Павлик, мне сдается, год от года высыхает, мельчает телом. Раньше он и полнее был, и ростом выше. А теперь сзади посмотришь — подросток.

— Там же, на мельнице, работаешь? — спросил я, хотя иного ответа и предположить не мог: Павлик, унаследовав мельничье дело от отца, бессменно молол муку и на водяной, и теперь на механической мельнице. Но он нехотя сказал, что перешел на ферму истопником, чему я немало удивился.

— А что ж случилось?

— С Бирюковым не ужились. Застал выпимшим, ну и сказал, чтоб я больше на мельнице не появлялся. Я и не появился — у меня пока гордость есть.

Въехали в Болотное. Деревня стояла по сторонам глубокого, заросшего бурьяном оврага (где-то я читал, что предки наши специально обосновывались на вот таких не очень удобных для пахоты местах — берегли землю).

Когда я жил у Федора Кирилловича в первый свой заводской отпуск, то частенько в Болотном бывал. Вместе с Аркашкой, трактористом нынешним, мы сюда любовь ходили крутить. Он на три года старше меня, ну и подбил однажды: «У нас в Хорошаевке ни одной девки путевой нетути, пошли со мной, враз познакомлю».

Свел меня Аркашка с толстушкой одной, как сейчас помню, Мотей ее звали. Каждый вечер она, бывало, беспрестанно повторяла одно: «Вы ко мне просто так ходите, а потом бросите, как отпуск кончится. Правда же?» Однажды я не выдержал и буркнул: «Правда». И больше к Моте не ходил…

Тут трактор круто повернул к большой свежепобеленной хате и резко затормозил. Прицеп наш остановился возле самого крыльца. Из хаты вышел среднего роста мужчина, кивком головы приветствовал нас и поспешно скрылся в сенях. «Дамаев», — догадался я.

Во дворе визжал поросенок…


Дорога возле мясокомбината — сплошное месиво. Бедные шоферы. Машины бросает из стороны в сторону, они буксуют, ревут, шоферы матюгаются и, как спасения, ждут, когда появится случайный трактор.

А наш «Беларусь» проскочил через это месиво будто по чистому асфальту. Аркашка даже скорость не убавил. Правда, мы вместе с поросятами чуть-чуть не выскочили за борт, но «чуть-чуть», говорят, не считается.
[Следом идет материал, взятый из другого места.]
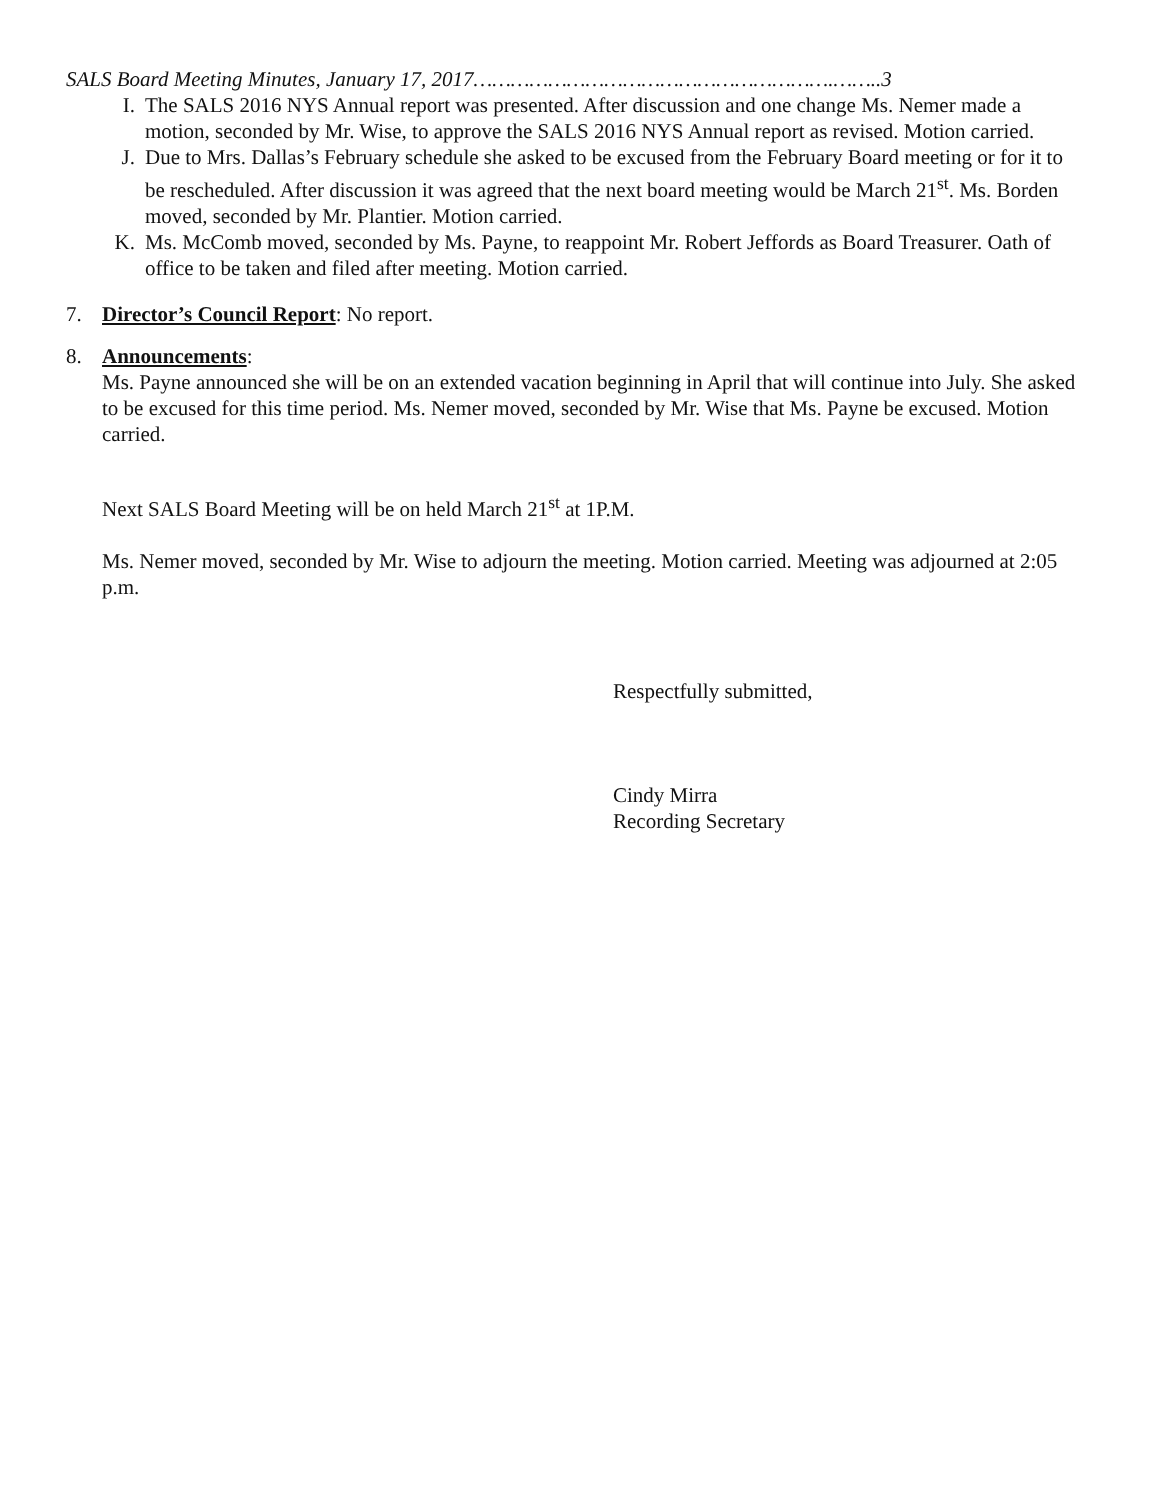SALS Board Meeting Minutes, January 17, 2017………………………………………………….……..3
I. The SALS 2016 NYS Annual report was presented. After discussion and one change Ms. Nemer made a motion, seconded by Mr. Wise, to approve the SALS 2016 NYS Annual report as revised. Motion carried.
J. Due to Mrs. Dallas’s February schedule she asked to be excused from the February Board meeting or for it to be rescheduled. After discussion it was agreed that the next board meeting would be March 21<sup>st</sup>. Ms. Borden moved, seconded by Mr. Plantier. Motion carried.
K. Ms. McComb moved, seconded by Ms. Payne, to reappoint Mr. Robert Jeffords as Board Treasurer. Oath of office to be taken and filed after meeting. Motion carried.
7. Director’s Council Report: No report.
8. Announcements:
Ms. Payne announced she will be on an extended vacation beginning in April that will continue into July. She asked to be excused for this time period. Ms. Nemer moved, seconded by Mr. Wise that Ms. Payne be excused. Motion carried.
Next SALS Board Meeting will be on held March 21<sup>st</sup> at 1P.M.
Ms. Nemer moved, seconded by Mr. Wise to adjourn the meeting. Motion carried. Meeting was adjourned at 2:05 p.m.
Respectfully submitted,
Cindy Mirra
Recording Secretary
В контору мясокомбината пошли Дамаев, Павлик и Аркашка. Я остался за сторожа, да и не нужен я там был. Справку от ветеринара Дуня отдала Павлику, и он официально, так сказать, отвечал за всю операцию по сдаче ее свинки.

Минут через десять появились невеселые Павлик и Дамаев. Они шли вслед за каким-то мужчиной и что-то доказывали ему. Он же твердил одно и то же: «Нет! Не могу!»

У меня похолодело внутри: неужели не принимают? Это что, обратно везти уставших поросят? Трястись с ними, без конца успокаивать пинками свинку Дуни? А сама Дуня? У нее ведь еще есть в закуте одно вот такое же божье создание, и она окончательно замучится с ними.

«Они меня съедят, — жаловалась Дуня мне. — А тут деньги нужны, уголька на зиму привезти».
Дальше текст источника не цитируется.